Eager to play a newly-purchased picture disc of Jethro Tull’s ‘Thick As a Brick’, Charlie failed to notice the shrink-wrapping when she placed the record on her Thorens TD 160 MK2 turntable. She quickly realised her error when the resulting muffled sound did scant justice to Ian Anderson’s instrumental flourishes, but she couldn’t help but think that the one benefit that the plastic coating brought to proceedings was that the disc itself remained protected from dust, scratches and garden soil.
She mentioned this to Alan Titchmarch and Tommy Walsh, who had called in on Charlie to discuss a possible new TV project with the working title, “I’m A Gardener, Get Me Out Of Here”. Alan was unimpressed but quick-thinking Tommy (something of an inventor in his spare time) latched onto Charlie’s comment and rushed home to develop his thinking.
Within a matter of days, Tommy had returned to Charlie’s flat armed with a prototype laser player, crudely modelled from a discarded electronic tape measure, which he attached to the flat’s hi-fi system and pointed at a revolving, badly-worn black vinyl copy of the Jethro Tull classic, which Charlie had produced from her collection (being somewhat alarmed at the prospect of her new picture disc being subjected to a laser attack); the resulting sound was remarkably clear, indeed far clearer that the Thorens deck, armed with its traditional stylus, could achieve from the same disc; there was something in this!
Tommy found that placing a thin glass disc over the vinyl had no detrimental effect on the sound that could be achieved from the laser, but ensured no damage to the vinyl - and so the 12” glass-sandwich was born; Mr Walsh christened the disc ‘a Charlie Dimmock’ in recognition of his colleague’s serendipitous accident, although this was soon shortened to ‘CD’.

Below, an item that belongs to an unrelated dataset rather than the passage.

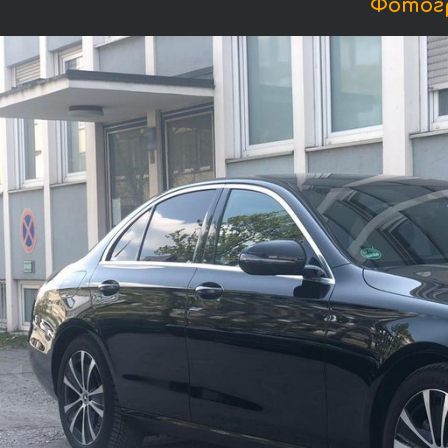
Фотогр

The first recorded debate over the relative merits of vinyl and CDs began when, over a cup of tea, Tommy mentioned that The Nyquist-Shannon sampling theory stated that continuous-time (analog) signals and their corresponding discrete-time (digital) signals were mathematically equivalent representations of any bandwidth-limited signal, provided the sample rate was higher than 2X the bandwidth; all relevant advantages and disadvantages resulted from implementation details rather than analog versus digital signal representation method. Charlie replied that the premise that components of the signal near the Nyquist frequency must be square waves on CD (or digital media), and that vinyl (or any analog media) preserved pure sine waves was false...a square wave, or any wave that wasn't a perfect sine wave, was the sum of multiple pure tones (sine waves), by definition, so if you had a pure 22.05 KHz signal on CD (i.e., sample values +n, -n, repeatedly), the DAC may initially construct a square wave, but the reconstruction filter then filtered out everything above the Nyquist frequency, leaving behind a sine wave. The principle was the same even in complex waveforms, the end result being that the uppermost frequency components on CD were no closer to being square waves than they were on vinyl; the good friends agreed to differ on this.
A Spinal Tap moment occurred during the subsequent development of the CD, when Tommy’s manufacturing brief requesting a run of 12" discs was misread and a batch of 12cm CDs were produced; Tommy realised that although this accidental smaller format had potential, not least for his prototype 'Walkwoman' player, this project would take too much of his valuable time to bring to fruition and was unlikely to have any lasting success and he wisely decided to concentrate on developing a range of branded DIY and gardening products for Poundland, together with Charlie.